JOB
Switch each "homework" in the records below to "coursework" and reproduce the text with nothing else altered. Omit the pictures from your answer.

SUPPLIED INFORMATION
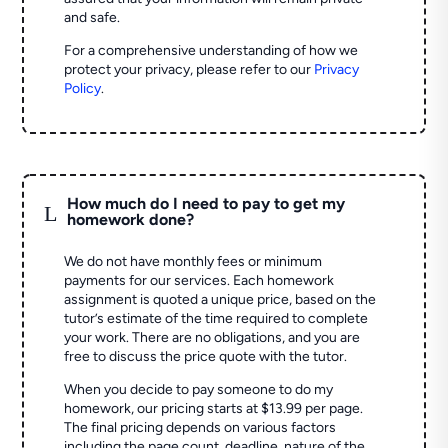
and safe.
For a comprehensive understanding of how we
protect your privacy, please refer to our
Privacy
Policy
.
How much do I need to pay to get my
L
homework done?
We do not have monthly fees or minimum
payments for our services. Each homework
assignment is quoted a unique price, based on the
tutor’s estimate of the time required to complete
your work. There are no obligations, and you are
free to discuss the price quote with the tutor.
When you decide to pay someone to do my
homework, our pricing starts at $13.99 per page.
The final pricing depends on various factors
including the page count, deadline, nature of the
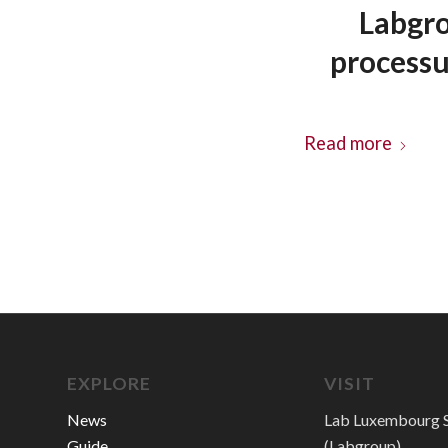
Labgro
process
Read more
EXPLORE
VISIT
News
Lab Luxembourg S
Guide
(Labgroup)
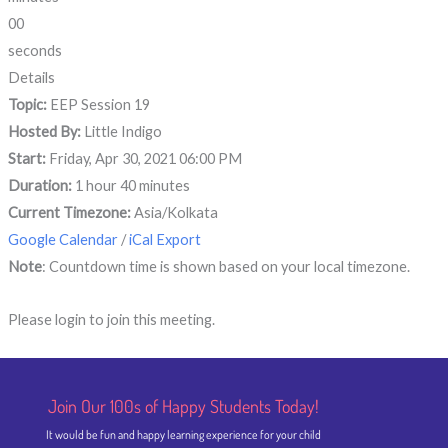
00
seconds
Details
Topic:
EEP Session 19
Hosted By:
Little Indigo
Start:
Friday, Apr 30, 2021 06:00 PM
Duration:
1 hour 40 minutes
Current Timezone:
Asia/Kolkata
Google Calendar
/
iCal Export
Note
: Countdown time is shown based on your local timezone.
Please login to join this meeting.
Join Our 100s of Happy Students​ Today!
It would be fun and happy learning experience for your child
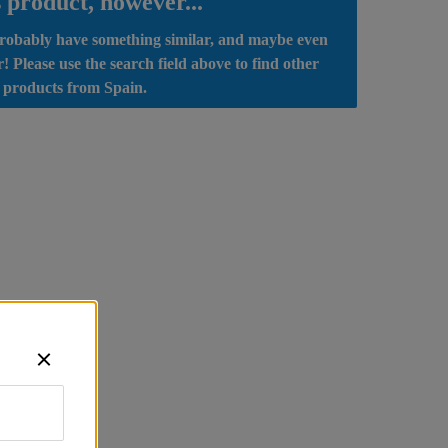
s product, however...
obably have something similar, and maybe even 
r! Please use the search field above to find other 
 products from Spain.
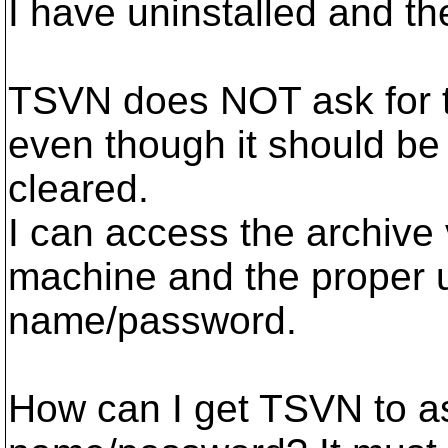
I have uninstalled and th
TSVN does NOT ask for 
even though it should be
cleared.
I can access the archive
machine and the proper 
name/password.
How can I get TSVN to as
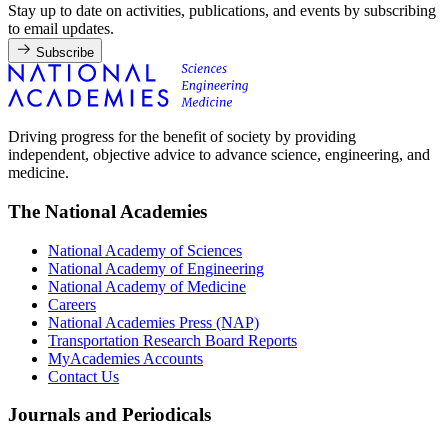
Stay up to date on activities, publications, and events by subscribing
to email updates.
Subscribe
Driving progress for the benefit of society by providing
independent, objective advice to advance science, engineering, and
medicine.
The National Academies
National Academy of Sciences
National Academy of Engineering
National Academy of Medicine
Careers
National Academies Press (NAP)
Transportation Research Board Reports
MyAcademies Accounts
Contact Us
Journals and Periodicals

TASK OUTPUT
and safe.
For a comprehensive understanding of how we
protect your privacy, please refer to our
Privacy
Policy
.
How much do I need to pay to get my
L
coursework done?
We do not have monthly fees or minimum
payments for our services. Each coursework
assignment is quoted a unique price, based on the
tutor’s estimate of the time required to complete
your work. There are no obligations, and you are
free to discuss the price quote with the tutor.
When you decide to pay someone to do my
coursework, our pricing starts at $13.99 per page.
The final pricing depends on various factors
including the page count, deadline, nature of the
Labgro
process
Read more
EXPLORE
VISIT
News
Lab Luxembourg S
Guide
(Labgroup)
00
seconds
Details
Topic:
EEP Session 19
Hosted By:
Little Indigo
Start:
Friday, Apr 30, 2021 06:00 PM
Duration:
1 hour 40 minutes
Current Timezone:
Asia/Kolkata
Google Calendar
/
iCal Export
Note
: Countdown time is shown based on your local timezone.
Please login to join this meeting.
Join Our 100s of Happy Students​ Today!
It would be fun and happy learning experience for your child
s product, however...
obably have something similar, and maybe even 
r! Please use the search field above to find other 
 products from Spain.
I have uninstalled and th
TSVN does NOT ask for 
even though it should be
cleared.
I can access the archive
machine and the proper 
name/password.
How can I get TSVN to as
Stay up to date on activities, publications, and events by subscribing
to email updates.
Subscribe
Driving progress for the benefit of society by providing
independent, objective advice to advance science, engineering, and
medicine.
The National Academies
National Academy of Sciences
National Academy of Engineering
National Academy of Medicine
Careers
National Academies Press (NAP)
Transportation Research Board Reports
MyAcademies Accounts
Contact Us
Journals and Periodicals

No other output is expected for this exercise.